PT: Exactly. The problem we have really is that it's so varied that Marillion can be anything. We have songs like 'Most Toys', which is straight-ahead Iggy Pop-y rocky and then we've got the stuff which is almost Zappa-complex.
MD: You do a DVD for every tour now and the latest is the 'Out of Season' DVD. How did the recording go? Were you pleased with it?
PT: Yes, I think so. Yeah. I'm trying to think what that is! You know, we have so much stuff, it's hard to keep track. Was that the DVD from the convention? Oh my god! I think it was from last year's convention. I'm terrible. I should know these things! But it's great. Every year, or every two years roughly, we do our worldwide convention. We have people from all over the world fly in. We do three nights. We do three completely different sets so we learn about ten hours of music, which actually helped me when I was learning Transatlantic material because I have to retain so many notes in my head. We film it and it's an opportunity to have a really good lighting rig in a good venue. We had a guy called Tim Sidwell edit it for six months and our producer engineer Mike Hunter playing around with the audio to make it sound as good as it can sound. I think it's been received really well. On the back of it, we've sold out the next convention about six months away. In this current climate, you never know if the pound in the pocket is just going to stretch to buying something from you anymore. It's tough out there in the real world.

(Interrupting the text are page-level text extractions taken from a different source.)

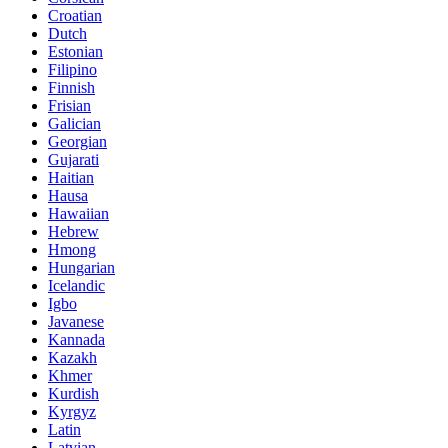
Croatian
Dutch
Estonian
Filipino
Finnish
Frisian
Galician
Georgian
Gujarati
Haitian
Hausa
Hawaiian
Hebrew
Hmong
Hungarian
Icelandic
Igbo
Javanese
Kannada
Kazakh
Khmer
Kurdish
Kyrgyz
Latin
Latvian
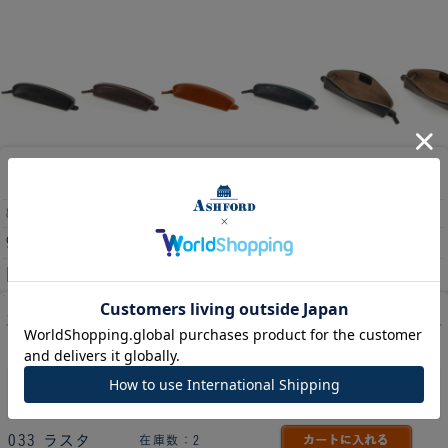
アルフ ペンケース ［8619］
8619
9,000円
(消費税込:9,900円)
[90ポイント進呈 ]
カラー
011 ブラック
在庫数：4
012 ダークブラ
在庫数：2
ウン
033 ラスタ
在庫数：2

MD: Marillion are such a powerhouse name now. Do you struggle to keep up with the fans' expectations with your new releases and prove that you're worthwhile now there are so many bands thanks to the Internet?
PT: The good thing about the Internet is that we're in touch with our fans on a very one-to-one basis and we've deliberately set up the way we do business so it's a personal thing. We don't have things farmed out to other companies to do on our behalf. We do it ourselves. If you phone us up, there's a good chance you'll get one of the band answering! It's really quite personal. Obviously, we're very aware of what the fans would like from us but we have to please ourselves first and foremost. Musically, we only do things that excite us. Just to demonstrate that, we're in the middle of writing at the moment and we went to Portugal with a view to write through the summer. But we decided that the time wasn't right at the moment. Steve Hogarth is building a house, I was doing things with Transatlantic, Steve Rothery was doing things with a guitar builder and basically we decided this isn't a good time to be writing so we decided to wait until we're inspired to do it. Luckily, we're in a privileged position to do that where we don't have record labels, we don't have management deadlines, we do it all ourselves. Providing we don't run out of money, we're doing okay [laughs].
MD: Do you find that you have to compete more against newer bands?
PT: We don't. As I said, we have a loyal fanbase but we're picking up new fans. I think old fans drop off but we pick up new fans all the time.
MD: So you're not playing different sized venues?
PT: I think we're playing to more people, to be honest. That's probably due to Classic Rock and the progressive rock magazine that's making people realise that genre of music is still around and there are a lot of interesting bands that you don't necessarily hear on the radio that will not be playing Marillion or most of the bands at this festival.
MD: It's fantastic. You're always on the road as well.
PT: That's the thing. We've streamlined the way we tour and touring is probably financially very viable compared to record sales. You can sell downloads of the show on the road, which is a cheaper option than pressing CDs. There are lots of ways you can make it work if you put the right mindset to it.